<<<<
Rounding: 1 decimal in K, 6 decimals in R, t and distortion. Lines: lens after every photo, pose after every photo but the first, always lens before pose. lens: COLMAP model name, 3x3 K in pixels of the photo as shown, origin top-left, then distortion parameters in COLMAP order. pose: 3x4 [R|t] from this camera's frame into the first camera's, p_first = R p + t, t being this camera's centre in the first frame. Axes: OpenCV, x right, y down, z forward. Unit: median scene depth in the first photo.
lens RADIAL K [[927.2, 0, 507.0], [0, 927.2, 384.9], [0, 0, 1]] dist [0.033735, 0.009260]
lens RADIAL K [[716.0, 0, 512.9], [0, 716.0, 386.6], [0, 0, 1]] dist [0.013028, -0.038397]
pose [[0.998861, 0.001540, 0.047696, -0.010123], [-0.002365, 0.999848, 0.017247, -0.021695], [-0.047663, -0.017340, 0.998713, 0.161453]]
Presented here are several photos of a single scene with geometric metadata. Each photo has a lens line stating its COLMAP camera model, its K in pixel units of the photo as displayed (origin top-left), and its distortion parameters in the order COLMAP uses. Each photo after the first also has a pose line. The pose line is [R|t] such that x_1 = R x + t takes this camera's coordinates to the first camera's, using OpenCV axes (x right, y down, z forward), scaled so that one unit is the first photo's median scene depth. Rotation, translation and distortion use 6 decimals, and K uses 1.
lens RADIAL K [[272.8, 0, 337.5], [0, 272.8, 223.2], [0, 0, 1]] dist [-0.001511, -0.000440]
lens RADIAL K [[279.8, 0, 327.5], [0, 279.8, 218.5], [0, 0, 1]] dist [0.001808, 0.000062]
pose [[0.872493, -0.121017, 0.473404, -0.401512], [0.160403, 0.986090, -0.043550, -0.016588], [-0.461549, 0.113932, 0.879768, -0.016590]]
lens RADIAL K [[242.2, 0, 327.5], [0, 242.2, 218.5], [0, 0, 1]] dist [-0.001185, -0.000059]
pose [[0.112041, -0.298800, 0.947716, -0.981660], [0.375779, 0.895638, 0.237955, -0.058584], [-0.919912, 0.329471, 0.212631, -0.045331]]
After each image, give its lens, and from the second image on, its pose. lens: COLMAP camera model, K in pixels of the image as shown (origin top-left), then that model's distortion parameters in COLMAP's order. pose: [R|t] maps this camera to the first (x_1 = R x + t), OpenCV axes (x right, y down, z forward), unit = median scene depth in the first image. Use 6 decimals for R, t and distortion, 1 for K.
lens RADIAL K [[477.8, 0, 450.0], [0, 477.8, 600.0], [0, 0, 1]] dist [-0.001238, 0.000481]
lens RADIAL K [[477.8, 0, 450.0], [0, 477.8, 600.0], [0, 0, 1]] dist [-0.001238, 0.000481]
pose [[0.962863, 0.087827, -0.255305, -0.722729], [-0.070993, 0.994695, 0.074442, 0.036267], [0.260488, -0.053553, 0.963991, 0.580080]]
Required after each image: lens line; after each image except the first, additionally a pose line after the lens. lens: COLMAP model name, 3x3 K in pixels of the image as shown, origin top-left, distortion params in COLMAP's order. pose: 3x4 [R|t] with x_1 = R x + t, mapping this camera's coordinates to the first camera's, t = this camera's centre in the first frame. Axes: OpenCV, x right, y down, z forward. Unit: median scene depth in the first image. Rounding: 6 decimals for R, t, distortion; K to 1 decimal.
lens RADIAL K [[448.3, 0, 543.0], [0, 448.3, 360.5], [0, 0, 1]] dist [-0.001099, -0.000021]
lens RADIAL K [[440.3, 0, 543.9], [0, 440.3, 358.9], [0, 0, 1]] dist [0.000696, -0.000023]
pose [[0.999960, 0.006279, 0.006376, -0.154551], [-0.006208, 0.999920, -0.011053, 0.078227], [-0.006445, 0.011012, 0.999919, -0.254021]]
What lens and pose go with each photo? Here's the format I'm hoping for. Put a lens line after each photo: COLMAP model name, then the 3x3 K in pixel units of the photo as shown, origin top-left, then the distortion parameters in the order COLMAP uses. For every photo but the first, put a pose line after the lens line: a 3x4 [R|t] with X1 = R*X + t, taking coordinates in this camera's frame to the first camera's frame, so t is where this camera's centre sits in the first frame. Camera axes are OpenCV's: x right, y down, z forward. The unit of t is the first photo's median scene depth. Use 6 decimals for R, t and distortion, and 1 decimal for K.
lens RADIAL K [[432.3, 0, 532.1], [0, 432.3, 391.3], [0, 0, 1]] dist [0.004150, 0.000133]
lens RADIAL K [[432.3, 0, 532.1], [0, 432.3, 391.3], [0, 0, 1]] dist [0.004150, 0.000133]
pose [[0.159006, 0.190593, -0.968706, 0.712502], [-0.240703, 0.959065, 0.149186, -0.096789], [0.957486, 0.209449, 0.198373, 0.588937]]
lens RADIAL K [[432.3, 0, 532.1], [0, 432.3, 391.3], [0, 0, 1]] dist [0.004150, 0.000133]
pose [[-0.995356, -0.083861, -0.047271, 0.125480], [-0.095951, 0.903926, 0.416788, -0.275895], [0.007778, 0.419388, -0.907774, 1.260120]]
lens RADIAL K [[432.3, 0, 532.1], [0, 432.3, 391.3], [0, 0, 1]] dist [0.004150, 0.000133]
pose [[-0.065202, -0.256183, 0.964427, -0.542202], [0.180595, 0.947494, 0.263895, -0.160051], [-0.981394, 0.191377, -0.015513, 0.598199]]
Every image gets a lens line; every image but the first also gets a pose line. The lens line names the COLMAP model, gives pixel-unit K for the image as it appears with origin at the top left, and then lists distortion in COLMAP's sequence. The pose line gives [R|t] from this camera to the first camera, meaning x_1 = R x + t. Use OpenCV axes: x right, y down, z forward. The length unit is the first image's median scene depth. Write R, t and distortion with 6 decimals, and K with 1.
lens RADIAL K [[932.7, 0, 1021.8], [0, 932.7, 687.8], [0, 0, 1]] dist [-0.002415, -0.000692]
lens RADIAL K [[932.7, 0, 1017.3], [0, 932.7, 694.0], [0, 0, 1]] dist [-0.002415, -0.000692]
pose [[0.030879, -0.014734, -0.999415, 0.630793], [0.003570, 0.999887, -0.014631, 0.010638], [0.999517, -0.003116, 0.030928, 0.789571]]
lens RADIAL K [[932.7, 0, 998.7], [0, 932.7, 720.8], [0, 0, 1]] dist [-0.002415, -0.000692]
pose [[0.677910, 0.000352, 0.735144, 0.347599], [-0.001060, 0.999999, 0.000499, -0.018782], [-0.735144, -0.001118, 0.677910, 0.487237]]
>>>>
PROBLEM TO WORK ON
Rewrite the lines above, substituting "upper-left" for "top-left" wherever it appears, and leave everything else unchanged.

TASK ANSWER
Rounding: 1 decimal in K, 6 decimals in R, t and distortion. Lines: lens after every photo, pose after every photo but the first, always lens before pose. lens: COLMAP model name, 3x3 K in pixels of the photo as shown, origin upper-left, then distortion parameters in COLMAP order. pose: 3x4 [R|t] from this camera's frame into the first camera's, p_first = R p + t, t being this camera's centre in the first frame. Axes: OpenCV, x right, y down, z forward. Unit: median scene depth in the first photo.
lens RADIAL K [[927.2, 0, 507.0], [0, 927.2, 384.9], [0, 0, 1]] dist [0.033735, 0.009260]
lens RADIAL K [[716.0, 0, 512.9], [0, 716.0, 386.6], [0, 0, 1]] dist [0.013028, -0.038397]
pose [[0.998861, 0.001540, 0.047696, -0.010123], [-0.002365, 0.999848, 0.017247, -0.021695], [-0.047663, -0.017340, 0.998713, 0.161453]]
Presented here are several photos of a single scene with geometric metadata. Each photo has a lens line stating its COLMAP camera model, its K in pixel units of the photo as displayed (origin upper-left), and its distortion parameters in the order COLMAP uses. Each photo after the first also has a pose line. The pose line is [R|t] such that x_1 = R x + t takes this camera's coordinates to the first camera's, using OpenCV axes (x right, y down, z forward), scaled so that one unit is the first photo's median scene depth. Rotation, translation and distortion use 6 decimals, and K uses 1.
lens RADIAL K [[272.8, 0, 337.5], [0, 272.8, 223.2], [0, 0, 1]] dist [-0.001511, -0.000440]
lens RADIAL K [[279.8, 0, 327.5], [0, 279.8, 218.5], [0, 0, 1]] dist [0.001808, 0.000062]
pose [[0.872493, -0.121017, 0.473404, -0.401512], [0.160403, 0.986090, -0.043550, -0.016588], [-0.461549, 0.113932, 0.879768, -0.016590]]
lens RADIAL K [[242.2, 0, 327.5], [0, 242.2, 218.5], [0, 0, 1]] dist [-0.001185, -0.000059]
pose [[0.112041, -0.298800, 0.947716, -0.981660], [0.375779, 0.895638, 0.237955, -0.058584], [-0.919912, 0.329471, 0.212631, -0.045331]]
After each image, give its lens, and from the second image on, its pose. lens: COLMAP camera model, K in pixels of the image as shown (origin upper-left), then that model's distortion parameters in COLMAP's order. pose: [R|t] maps this camera to the first (x_1 = R x + t), OpenCV axes (x right, y down, z forward), unit = median scene depth in the first image. Use 6 decimals for R, t and distortion, 1 for K.
lens RADIAL K [[477.8, 0, 450.0], [0, 477.8, 600.0], [0, 0, 1]] dist [-0.001238, 0.000481]
lens RADIAL K [[477.8, 0, 450.0], [0, 477.8, 600.0], [0, 0, 1]] dist [-0.001238, 0.000481]
pose [[0.962863, 0.087827, -0.255305, -0.722729], [-0.070993, 0.994695, 0.074442, 0.036267], [0.260488, -0.053553, 0.963991, 0.580080]]
Required after each image: lens line; after each image except the first, additionally a pose line after the lens. lens: COLMAP model name, 3x3 K in pixels of the image as shown, origin upper-left, distortion params in COLMAP's order. pose: 3x4 [R|t] with x_1 = R x + t, mapping this camera's coordinates to the first camera's, t = this camera's centre in the first frame. Axes: OpenCV, x right, y down, z forward. Unit: median scene depth in the first image. Rounding: 6 decimals for R, t, distortion; K to 1 decimal.
lens RADIAL K [[448.3, 0, 543.0], [0, 448.3, 360.5], [0, 0, 1]] dist [-0.001099, -0.000021]
lens RADIAL K [[440.3, 0, 543.9], [0, 440.3, 358.9], [0, 0, 1]] dist [0.000696, -0.000023]
pose [[0.999960, 0.006279, 0.006376, -0.154551], [-0.006208, 0.999920, -0.011053, 0.078227], [-0.006445, 0.011012, 0.999919, -0.254021]]
What lens and pose go with each photo? Here's the format I'm hoping for. Put a lens line after each photo: COLMAP model name, then the 3x3 K in pixel units of the photo as shown, origin upper-left, then the distortion parameters in the order COLMAP uses. For every photo but the first, put a pose line after the lens line: a 3x4 [R|t] with X1 = R*X + t, taking coordinates in this camera's frame to the first camera's frame, so t is where this camera's centre sits in the first frame. Camera axes are OpenCV's: x right, y down, z forward. The unit of t is the first photo's median scene depth. Use 6 decimals for R, t and distortion, and 1 decimal for K.
lens RADIAL K [[432.3, 0, 532.1], [0, 432.3, 391.3], [0, 0, 1]] dist [0.004150, 0.000133]
lens RADIAL K [[432.3, 0, 532.1], [0, 432.3, 391.3], [0, 0, 1]] dist [0.004150, 0.000133]
pose [[0.159006, 0.190593, -0.968706, 0.712502], [-0.240703, 0.959065, 0.149186, -0.096789], [0.957486, 0.209449, 0.198373, 0.588937]]
lens RADIAL K [[432.3, 0, 532.1], [0, 432.3, 391.3], [0, 0, 1]] dist [0.004150, 0.000133]
pose [[-0.995356, -0.083861, -0.047271, 0.125480], [-0.095951, 0.903926, 0.416788, -0.275895], [0.007778, 0.419388, -0.907774, 1.260120]]
lens RADIAL K [[432.3, 0, 532.1], [0, 432.3, 391.3], [0, 0, 1]] dist [0.004150, 0.000133]
pose [[-0.065202, -0.256183, 0.964427, -0.542202], [0.180595, 0.947494, 0.263895, -0.160051], [-0.981394, 0.191377, -0.015513, 0.598199]]
Every image gets a lens line; every image but the first also gets a pose line. The lens line names the COLMAP model, gives pixel-unit K for the image as it appears with origin at the top left, and then lists distortion in COLMAP's sequence. The pose line gives [R|t] from this camera to the first camera, meaning x_1 = R x + t. Use OpenCV axes: x right, y down, z forward. The length unit is the first image's median scene depth. Write R, t and distortion with 6 decimals, and K with 1.
lens RADIAL K [[932.7, 0, 1021.8], [0, 932.7, 687.8], [0, 0, 1]] dist [-0.002415, -0.000692]
lens RADIAL K [[932.7, 0, 1017.3], [0, 932.7, 694.0], [0, 0, 1]] dist [-0.002415, -0.000692]
pose [[0.030879, -0.014734, -0.999415, 0.630793], [0.003570, 0.999887, -0.014631, 0.010638], [0.999517, -0.003116, 0.030928, 0.789571]]
lens RADIAL K [[932.7, 0, 998.7], [0, 932.7, 720.8], [0, 0, 1]] dist [-0.002415, -0.000692]
pose [[0.677910, 0.000352, 0.735144, 0.347599], [-0.001060, 0.999999, 0.000499, -0.018782], [-0.735144, -0.001118, 0.677910, 0.487237]]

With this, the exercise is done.